▶ **Material provided**:
━━━━━━━━━━━━━━━━━━━━━━━━━━━━━━

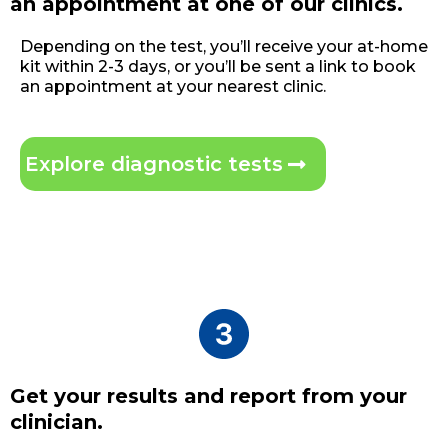
an appointment at one of our clinics.
Depending on the test, you’ll receive your at-home
kit within 2-3 days, or you’ll be sent a link to book
an appointment at your nearest clinic.
Explore diagnostic tests
Get your results and report from your
clinician.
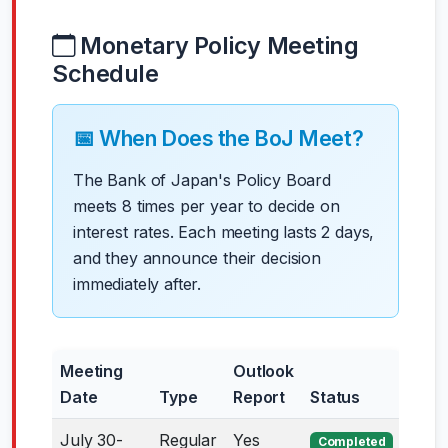
Monetary Policy Meeting
Schedule
📅 When Does the BoJ Meet?
The Bank of Japan's Policy Board
meets 8 times per year to decide on
interest rates. Each meeting lasts 2 days,
and they announce their decision
immediately after.
Meeting
Outlook
Date
Type
Report
Status
July 30-
Regular
Yes
Completed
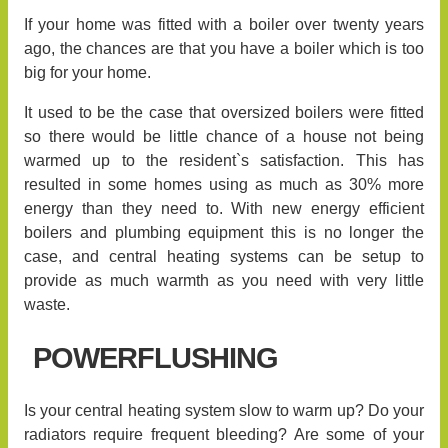
If your home was fitted with a boiler over twenty years
ago, the chances are that you have a boiler which is too
big for your home.
It used to be the case that oversized boilers were fitted
so there would be little chance of a house not being
warmed up to the resident`s satisfaction. This has
resulted in some homes using as much as 30% more
energy than they need to. With new energy efficient
boilers and plumbing equipment this is no longer the
case, and central heating systems can be setup to
provide as much warmth as you need with very little
waste.
POWERFLUSHING
Is your central heating system slow to warm up? Do your
radiators require frequent bleeding? Are some of your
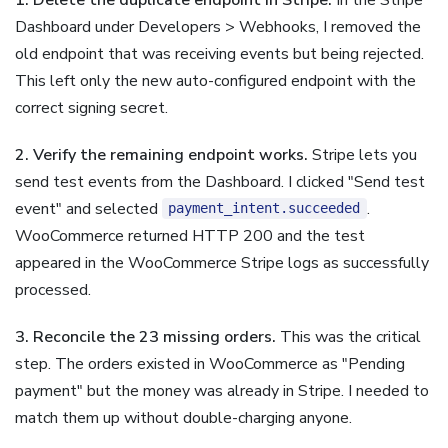
Dashboard under Developers > Webhooks, I removed the
old endpoint that was receiving events but being rejected.
This left only the new auto-configured endpoint with the
correct signing secret.
2. Verify the remaining endpoint works.
Stripe lets you
send test events from the Dashboard. I clicked "Send test
event" and selected
.
payment_intent.succeeded
WooCommerce returned HTTP 200 and the test
appeared in the WooCommerce Stripe logs as successfully
processed.
3. Reconcile the 23 missing orders.
This was the critical
step. The orders existed in WooCommerce as "Pending
payment" but the money was already in Stripe. I needed to
match them up without double-charging anyone.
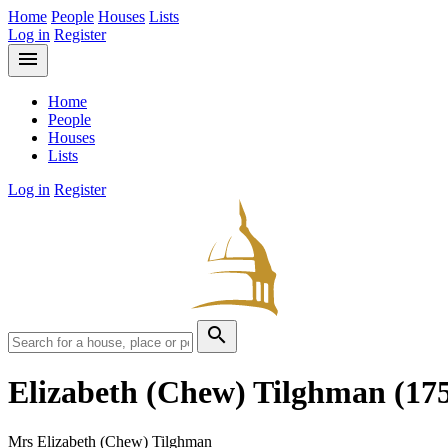
Home
People
Houses
Lists
Log in
Register
menu
Home
People
Houses
Lists
Log in
Register
search
Elizabeth (Chew) Tilghman
(17
Mrs Elizabeth (Chew) Tilghman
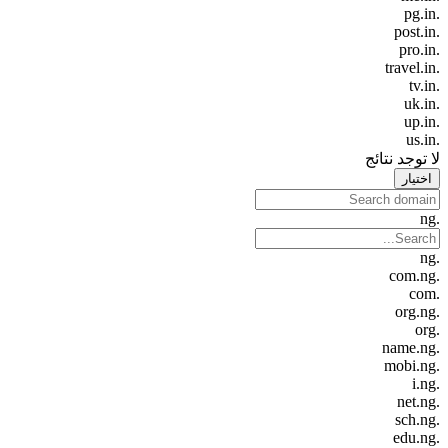
.pg.in
.post.in
.pro.in
.travel.in
.tv.in
.uk.in
.up.in
.us.in
لا توجد نتائج
اختيار
.ng
.ng
.com.ng
.com
.org.ng
.org
.name.ng
.mobi.ng
.i.ng
.net.ng
.sch.ng
.edu.ng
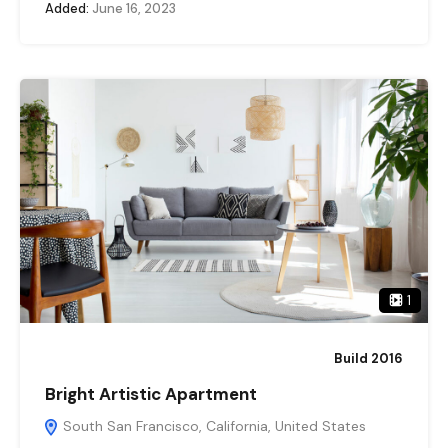
Added:
June 16, 2023
1
Build 2016
Bright Artistic Apartment
South San Francisco, California, United States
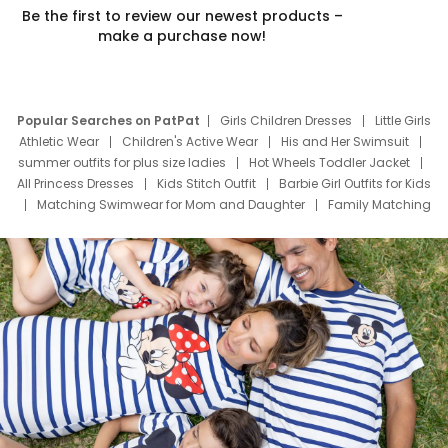
Be the first to review our newest products –
make a purchase now!
Popular Searches on PatPat
Girls Children Dresses
Little Girls
Athletic Wear
Children's Active Wear
His and Her Swimsuit
summer outfits for plus size ladies
Hot Wheels Toddler Jacket
All Princess Dresses
Kids Stitch Outfit
Barbie Girl Outfits for Kids
Matching Swimwear for Mom and Daughter
Family Matching
Swim Suits
Baby Toons Characters
Father's Day Clothing
Deals
Father Son Thanksgiving Shirts
Dress Set for Family
Mom Mini Dress
Black Father T Shirts
Stitch Clothing Girls
Elsa Frozen Dresses
Cruise Oitfits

━━━━━━━━━━━━━━━━━━━━━━━━━━━━━━

▶ **Aim of the exercise**: Copy the text of all the rows above line for line without changing anything, and leave the pictures out of your answer.

▶ **Reply to the task**:
an appointment at one of our clinics.
Depending on the test, you’ll receive your at-home
kit within 2-3 days, or you’ll be sent a link to book
an appointment at your nearest clinic.
Explore diagnostic tests
Get your results and report from your
clinician.
Monetary Policy Meeting
Schedule
📅 When Does the BoJ Meet?
The Bank of Japan's Policy Board
meets 8 times per year to decide on
interest rates. Each meeting lasts 2 days,
and they announce their decision
immediately after.
Meeting
Outlook
Date
Type
Report
Status
July 30-
Regular
Yes
Completed
If your home was fitted with a boiler over twenty years
ago, the chances are that you have a boiler which is too
big for your home.
It used to be the case that oversized boilers were fitted
so there would be little chance of a house not being
warmed up to the resident`s satisfaction. This has
resulted in some homes using as much as 30% more
energy than they need to. With new energy efficient
boilers and plumbing equipment this is no longer the
case, and central heating systems can be setup to
provide as much warmth as you need with very little
waste.
POWERFLUSHING
Is your central heating system slow to warm up? Do your
radiators require frequent bleeding? Are some of your
Dashboard under Developers > Webhooks, I removed the
old endpoint that was receiving events but being rejected.
This left only the new auto-configured endpoint with the
correct signing secret.
2. Verify the remaining endpoint works.
Stripe lets you
send test events from the Dashboard. I clicked "Send test
event" and selected
.
payment_intent.succeeded
WooCommerce returned HTTP 200 and the test
appeared in the WooCommerce Stripe logs as successfully
processed.
3. Reconcile the 23 missing orders.
This was the critical
step. The orders existed in WooCommerce as "Pending
payment" but the money was already in Stripe. I needed to
match them up without double-charging anyone.
Home
People
Houses
Lists
Log in
Register
menu
Home
People
Houses
Lists
Log in
Register
search
Elizabeth (Chew) Tilghman
(17
Mrs Elizabeth (Chew) Tilghman
.pg.in
.post.in
.pro.in
.travel.in
.tv.in
.uk.in
.up.in
.us.in
لا توجد نتائج
اختيار
.ng
.ng
.com.ng
.com
.org.ng
.org
.name.ng
.mobi.ng
.i.ng
.net.ng
.sch.ng
.edu.ng
Added:
June 16, 2023
1
Build 2016
Bright Artistic Apartment
South San Francisco, California, United States
Be the first to review our newest products –
make a purchase now!
Popular Searches on PatPat
Girls Children Dresses
Little Girls
Athletic Wear
Children's Active Wear
His and Her Swimsuit
summer outfits for plus size ladies
Hot Wheels Toddler Jacket
All Princess Dresses
Kids Stitch Outfit
Barbie Girl Outfits for Kids
Matching Swimwear for Mom and Daughter
Family Matching
Swim Suits
Baby Toons Characters
Father's Day Clothing
Deals
Father Son Thanksgiving Shirts
Dress Set for Family
Mom Mini Dress
Black Father T Shirts
Stitch Clothing Girls
Elsa Frozen Dresses
Cruise Oitfits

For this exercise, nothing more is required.